Given records Start Marker

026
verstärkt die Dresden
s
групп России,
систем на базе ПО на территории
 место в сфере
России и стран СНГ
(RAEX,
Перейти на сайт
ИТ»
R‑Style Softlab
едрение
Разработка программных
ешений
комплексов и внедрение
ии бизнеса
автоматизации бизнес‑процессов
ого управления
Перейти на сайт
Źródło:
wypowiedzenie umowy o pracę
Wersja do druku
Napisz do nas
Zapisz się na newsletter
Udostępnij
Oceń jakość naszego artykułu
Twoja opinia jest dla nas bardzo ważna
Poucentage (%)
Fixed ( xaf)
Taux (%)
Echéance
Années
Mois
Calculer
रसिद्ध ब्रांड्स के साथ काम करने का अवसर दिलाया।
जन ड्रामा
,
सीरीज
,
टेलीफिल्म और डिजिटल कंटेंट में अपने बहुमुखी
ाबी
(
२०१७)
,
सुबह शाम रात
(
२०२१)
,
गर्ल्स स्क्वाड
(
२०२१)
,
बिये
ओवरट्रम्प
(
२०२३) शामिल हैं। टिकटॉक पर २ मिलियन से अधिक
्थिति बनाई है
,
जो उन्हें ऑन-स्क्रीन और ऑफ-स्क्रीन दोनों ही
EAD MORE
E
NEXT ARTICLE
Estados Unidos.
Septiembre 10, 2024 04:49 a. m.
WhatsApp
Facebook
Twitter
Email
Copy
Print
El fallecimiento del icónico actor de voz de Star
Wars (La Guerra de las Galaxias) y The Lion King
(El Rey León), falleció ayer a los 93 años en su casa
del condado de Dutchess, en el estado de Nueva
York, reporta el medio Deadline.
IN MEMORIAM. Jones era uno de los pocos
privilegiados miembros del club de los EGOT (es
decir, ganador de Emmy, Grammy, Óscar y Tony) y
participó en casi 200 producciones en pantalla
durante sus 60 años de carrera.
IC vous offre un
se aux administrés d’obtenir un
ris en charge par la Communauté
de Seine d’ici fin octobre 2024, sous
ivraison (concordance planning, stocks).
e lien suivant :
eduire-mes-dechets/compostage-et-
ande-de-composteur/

Given records End Marker

**To-do item**
Out of the listing above, reproduce exactly the lines from the one with "ого управления" up to and including the one with "ris en charge par la Communauté".

**Task solution**
ого управления
Перейти на сайт
Źródło:
wypowiedzenie umowy o pracę
Wersja do druku
Napisz do nas
Zapisz się na newsletter
Udostępnij
Oceń jakość naszego artykułu
Twoja opinia jest dla nas bardzo ważna
Poucentage (%)
Fixed ( xaf)
Taux (%)
Echéance
Années
Mois
Calculer
रसिद्ध ब्रांड्स के साथ काम करने का अवसर दिलाया।
जन ड्रामा
,
सीरीज
,
टेलीफिल्म और डिजिटल कंटेंट में अपने बहुमुखी
ाबी
(
२०१७)
,
सुबह शाम रात
(
२०२१)
,
गर्ल्स स्क्वाड
(
२०२१)
,
बिये
ओवरट्रम्प
(
२०२३) शामिल हैं। टिकटॉक पर २ मिलियन से अधिक
्थिति बनाई है
,
जो उन्हें ऑन-स्क्रीन और ऑफ-स्क्रीन दोनों ही
EAD MORE
E
NEXT ARTICLE
Estados Unidos.
Septiembre 10, 2024 04:49 a. m.
WhatsApp
Facebook
Twitter
Email
Copy
Print
El fallecimiento del icónico actor de voz de Star
Wars (La Guerra de las Galaxias) y The Lion King
(El Rey León), falleció ayer a los 93 años en su casa
del condado de Dutchess, en el estado de Nueva
York, reporta el medio Deadline.
IN MEMORIAM. Jones era uno de los pocos
privilegiados miembros del club de los EGOT (es
decir, ganador de Emmy, Grammy, Óscar y Tony) y
participó en casi 200 producciones en pantalla
durante sus 60 años de carrera.
IC vous offre un
se aux administrés d’obtenir un
ris en charge par la Communauté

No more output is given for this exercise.